Levels of Organisation

    • Individual, Species, Organism
      • Organism in this level has the ability to act or function independently
      • Here, Individuals do not breed with individuals from other groups
    • Population
      • A group of individuals of a given species that live in a specific geographic area at a given time
      • Populations include individuals of the same species, but may have different genetic makeup such as hair/eye/skin colour and size between themselves and other populations
    • Community
      • It includes all the populations in a specific area at a given time. A community includes populations of organisms of different species
      • These are generally named after the dominant plant species
    • Ecosystem
      • Ecosystems include more than a community of living organisms (biotic) interacting with the environment (abiotic)
      • Everything that lives in an ecosystem is dependent on the other species and elements that are also a part of the ecological community
    • Biome
      • A Biome is a set of ecosystems sharing similar characteristics with their abiotic factors adapted to their environments
    • Biosphere
      • When we consider all the different biomes, each blending into the other, with all humans living in many different geographic areas, we form a huge community of humans, animals and plants, and micro-organisms in their defined habitats. A biosphere is the sum of all the ecosystems established on planet Earth

 

Principles of Ecology

  • Evolution organizes ecological systems into hierarchies
    • Individual organisms combine into populations, populations combine into species, species combine into higher taxa like genera and phyla.
    • Each can be characterized by its abundance and diversity (number of kinds) in a given ecosystem or study plot
  • The sun is the ultimate source of energy for most ecosystems
    • Life runs on the carbon-rich sugars produced by photosynthesis; every ecosystem’s sugar output depends on how much solar energy and precipitation it receives
  • Organisms are chemical machines that run on energy
    • The laws of chemistry and physics limit the ways each organism makes a living and provide a basic framework for ecology.
    • The supply of chemical elements and the sugars needed to fuel their assembly into organisms limit the abundance and diversity of life
  • Chemical nutrients cycle repeatedly while energy flows through an ecosystem
    • The atoms of elements like Carbon, Nitrogen and Sodium go back and forth from spending time in living to spending time in dead parts of an ecosystem.
    • But the photons of solar energy can be used only once before they are lost to the universe
  • Organisms interact—do things to each other—in ways that influence their abundance
    • Individual organisms can eat one another, compete for shared resources, and help each other survive.
    • Each pair of species in an ecosystem can be characterized by the kind and strength of these interactions
  • Ecosystems are organized into webs of interactions
    • The abundance of a population is influenced by the chains of interactions that connect it to the other species in its ecosystem
    • This often leads to complex behaviour, and a key challenge in ecology is to determine what patterns of abundance and diversity can be predicted
  • Human populations have an outsized role in competing with, preying upon, and helping other organisms
    • Humans are one of millions of species embedded in Earth’s ecosystems.

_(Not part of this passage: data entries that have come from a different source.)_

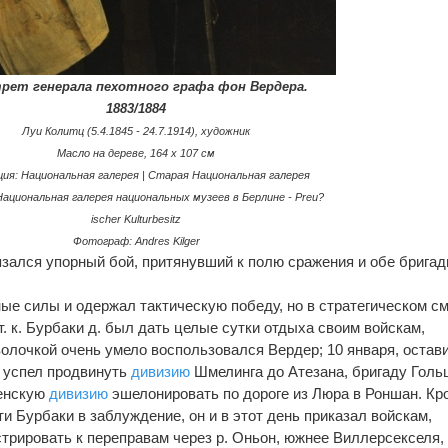
рет генерала пехотного графа фон Вердера.
1883/1884
Луи Колитц (5.4.1845 - 24.7.1914), художник
Масло на дереве, 164 x 107 см
ция: Национальная галерея | Старая Национальная галерея
ациональная галерея национальных музеев в Берлине - Preu?
ischer Kulturbesitz
Фотограф: Andres Kilger
язался упорный бой, притянувший к полю сражения и обе бригад
ные силы и одержал тактическую победу, но в стратегическом с
. к. Бурбаки д. был дать целые сутки отдыха своим войскам,
олочкой очень умело воспользовался Вердер; 10 января, остав
н успел продвинуть
дивизию
Шмелинга до Атезана, бригаду Голь
денскую
дивизию
эшелонировать по дороге из Люра в Роншан. Кр
ти Бурбаки в заблуждение, он и в этот день приказал войскам,
трировать к переправам через р. Оньон, южнее Виллерсекселя,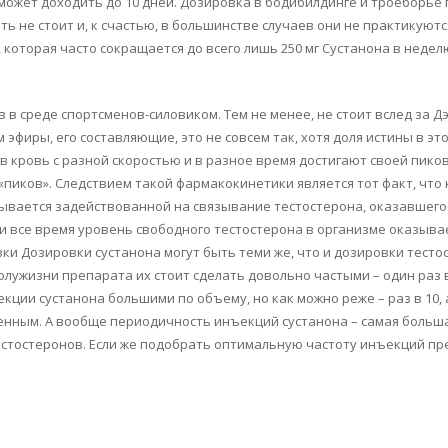
ожет доходить до 10 дней. Дозировка в бодибилдинге и троеборье пр
ть не стоит и, к счастью, в большинстве случаев они не практикуютс
, которая часто сокращается до всего лишь 250 мг Сустанона в неде
 в среде спортсменов-силовиком. Тем не менее, не стоит вслед за 
 эфиры, его составляющие, это не совсем так, хотя доля истины в э
 кровь с разной скоростью и в разное время достигают своей пико
«пиков». Следствием такой фармакокинетики является тот факт, что
ывается задействованной на связывание тестостерона, оказавшего
 все время уровень свободного тестостерона в организме оказывает
ки Дозировки сустанона могут быть теми же, что и дозировки тесто
лужизни препарата их стоит сделать довольно частыми – один раз в 2
и сустанона большими по объему, но как можно реже – раз в 10, а, 
шенным. А вообще периодичность инъекций сустанона – самая большая
тестостеронов. Если же подобрать оптимальную частоту инъекций пр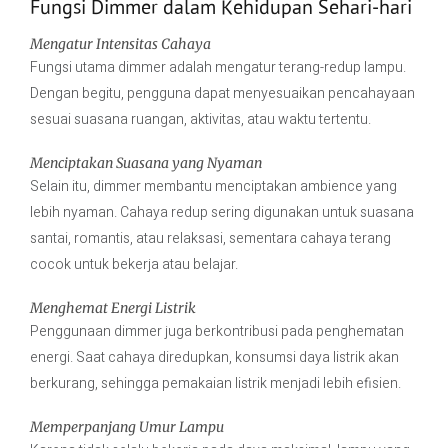
Fungsi Dimmer dalam Kehidupan Sehari-hari
Mengatur Intensitas Cahaya
Fungsi utama dimmer adalah mengatur terang-redup lampu.
Dengan begitu, pengguna dapat menyesuaikan pencahayaan
sesuai suasana ruangan, aktivitas, atau waktu tertentu.
Menciptakan Suasana yang Nyaman
Selain itu, dimmer membantu menciptakan ambience yang
lebih nyaman. Cahaya redup sering digunakan untuk suasana
santai, romantis, atau relaksasi, sementara cahaya terang
cocok untuk bekerja atau belajar.
Menghemat Energi Listrik
Penggunaan dimmer juga berkontribusi pada penghematan
energi. Saat cahaya diredupkan, konsumsi daya listrik akan
berkurang, sehingga pemakaian listrik menjadi lebih efisien.
Memperpanjang Umur Lampu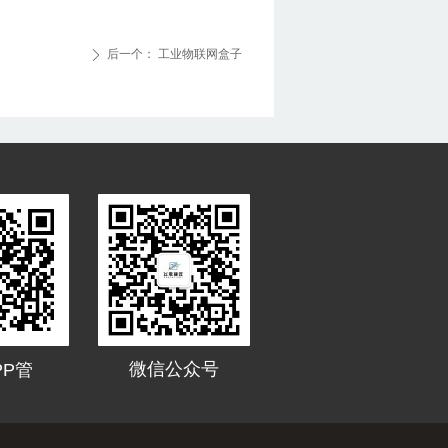
后一个：
工业物联网盒子
ꄲ
微信公众号
PP管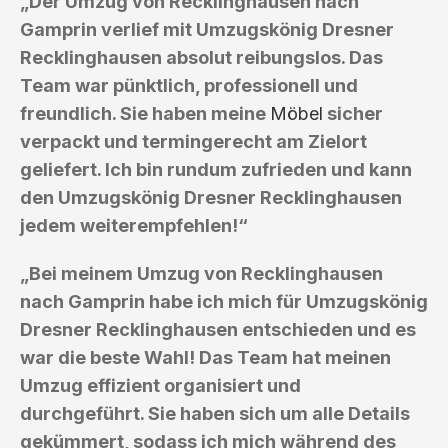
„Der Umzug von Recklinghausen nach
Gamprin verlief mit Umzugskönig Dresner
Recklinghausen absolut reibungslos. Das
Team war pünktlich, professionell und
freundlich. Sie haben meine
Möbel
sicher
verpackt und termingerecht am Zielort
geliefert. Ich bin rundum zufrieden und kann
den Umzugskönig Dresner Recklinghausen
jedem weiterempfehlen!“
„Bei meinem Umzug von Recklinghausen
nach Gamprin habe ich mich für Umzugskönig
Dresner Recklinghausen entschieden und es
war die beste Wahl! Das Team hat meinen
Umzug effizient organisiert und
durchgeführt. Sie haben sich um alle Details
gekümmert, sodass ich mich während des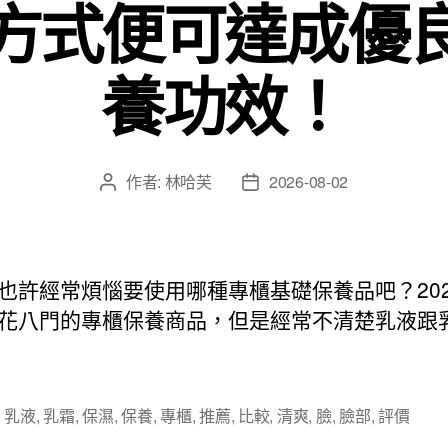
方式便可達成優
養功效！
作者:
林哈芙
2026-08-02
文
文
章
章
作
發
者
佈
日
也許經常煩惱要使用哪種專櫃基礎保養品吧？202
期
花八門的專櫃保養商品，但是經常不清楚乳液跟
,
乳液
,
乳霜
,
保濕
,
保養
,
專櫃
,
推薦
,
比較
,
清爽
,
臉
,
臉部
,
評價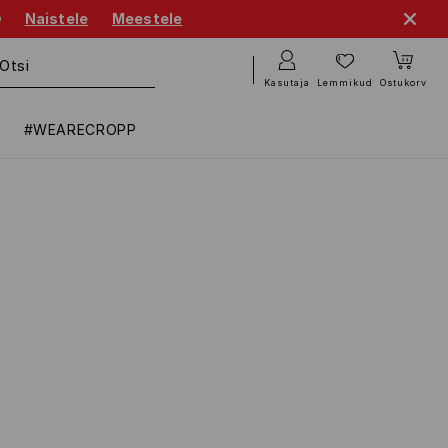

Naistele
Meestele
Kasutaja
Lemmikud
Ostukorv
#WEARECROPP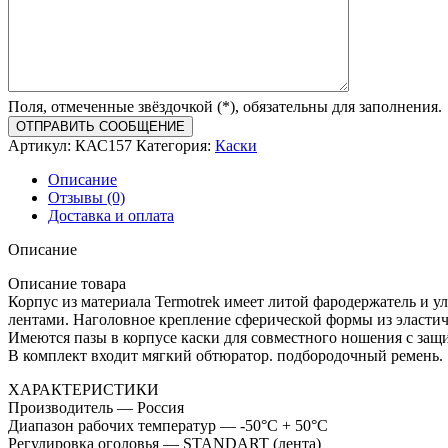
Поля, отмеченные звёздочкой (*), обязательны для заполнения.
Артикул:
КАС157
Категория:
Каски
Описание
Отзывы (0)
Доставка и оплата
Описание
Описание товара
Корпус из материала Termotrek имеет литой фародержатель и
лентами. Наголовное крепление сферической формы из эластичн
Имеются пазы в корпусе каски для совместного ношения с 
В комплект входит мягкий обтюратор. подбородочный ремень.
ХАРАКТЕРИСТИКИ
Производитель — Россия
Диапазон рабочих температур — -50°C + 50°C
Регулировка оголовья — STANDART (лента)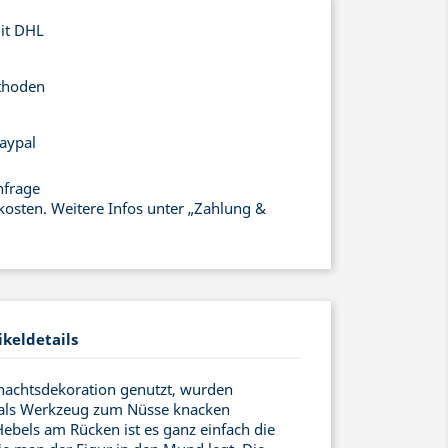
mit DHL
thoden
aypal
nfrage
kosten. Weitere Infos unter „Zahlung &
ikeldetails
nachtsdekoration genutzt, wurden
 als Werkzeug zum Nüsse knacken
Hebels am Rücken ist es ganz einfach die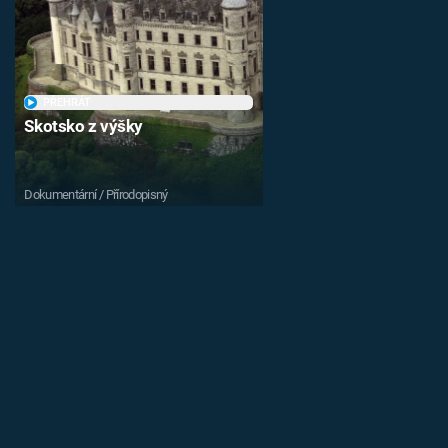
PŘEHRÁT
Skotsko z výšky
Dokumentární / Přírodopisný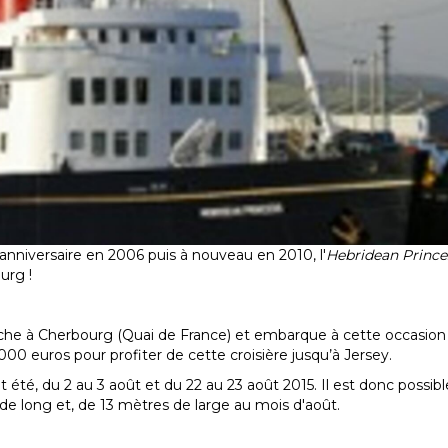
 anniversaire en 2006 puis à nouveau en 2010, l'
Hebridean Prince
ourg !
nche à Cherbourg (Quai de France) et embarque à cette occasio
 euros pour profiter de cette croisière jusqu’à Jersey.
été, du 2 au 3 août et du 22 au 23 août 2015. Il est donc possib
de long et, de 13 mètres de large au mois d'août.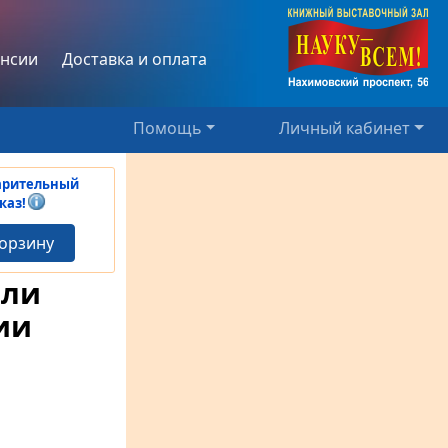
нсии
Доставка и оплата
Помощь
Личный кабинет
арительный
каз!
корзину
али
ии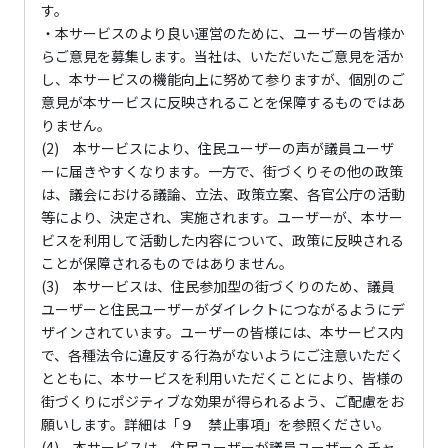
す。
・本サービスのより良い運営のために、ユーザーの皆様か
らご意見を募集します。当社は、いただいたご意見を活か
し、本サービスの機能向上に努めて参りますが、個別のご
意見が本サービスに反映されることを保障するものではあ
りません。
(2) 本サービスにより、住民ユーザーの声が議員ユーザ
ーに届きやすくなります。一方で、街づくりその他の政策
は、議会における議論、立法、政策立案、各官公庁の活動
等により、決定され、実施されます。ユーザーが、本サー
ビスを利用して活動した内容について、政策に反映される
ことが保障されるものではありません。
(3) 本サービスは、住民参加型の街づくりのため、議員
ユーザーと住民ユーザーがダイレクトにつながるようにデ
ザインされています。ユーザーの皆様には、本サービス内
で、各種法令に違反する行為がないようにご注意いただく
とともに、本サービスを利用いただくことにより、皆様の
街づくりにポジティブな効果が得られるよう、ご配慮をお
願いします。詳細は「９ 禁止事項」を参照ください。
(4) 本サービスは、住民ユーザーが議員ユーザーへチャ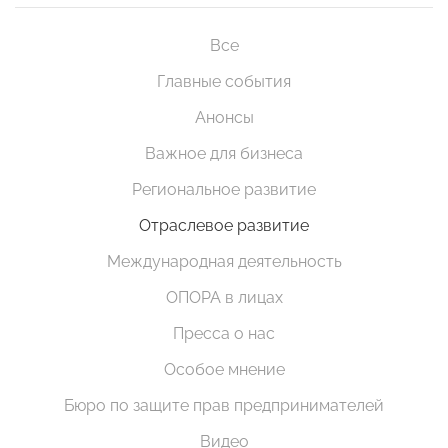
Все
Главные события
Анонсы
Важное для бизнеса
Региональное развитие
Отраслевое развитие
Международная деятельность
ОПОРА в лицах
Пресса о нас
Особое мнение
Бюро по защите прав предпринимателей
Видео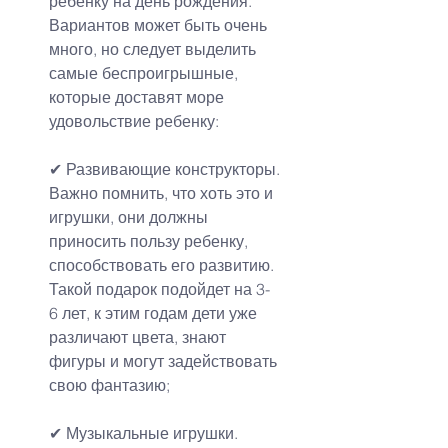
ребенку на день рождения.
Вариантов может быть очень 
много, но следует выделить 
самые беспроигрышные, 
которые доставят море 
удовольствие ребенку:
✔ Развивающие конструкторы.
Важно помнить, что хоть это и 
игрушки, они должны 
приносить пользу ребенку, 
способствовать его развитию.
Такой подарок подойдет на 3-
6 лет, к этим годам дети уже 
различают цвета, знают 
фигуры и могут задействовать 
свою фантазию;
✔ Музыкальные игрушки.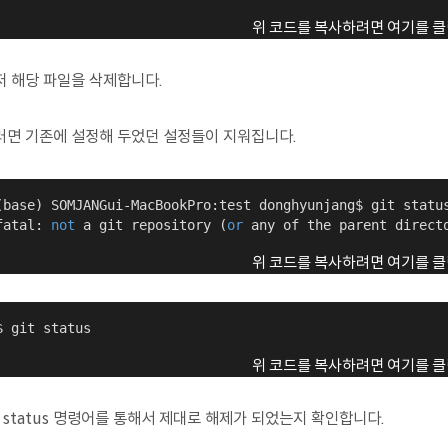
위 코드를 복사하려면 여기를 클
저 해당 파일을 삭제합니다.
러면 기존에 설정해 두었던 설정들이 지워집니다.
(base) SOMJANGui-MacBookPro:test donghyunjang$ git status
fatal: 
not
 a git repository (
or
 any of the parent direct
위 코드를 복사하려면 여기를 클
$ git status
위 코드를 복사하려면 여기를 클
t status 명령어를 통해서 제대로 해제가 되었는지 확인합니다.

The ability of humans to change the planet, abetted by our large population size and technological prowess, increases our ability to shape the biosphere’s future
  • Ecosystems provide essential services to human populations
    • These include products like timber, fibre and food, regulating water and air quality, and cultural benefits like recreation. A key goal of ecology is to use the above principles to preserve ecosystem services.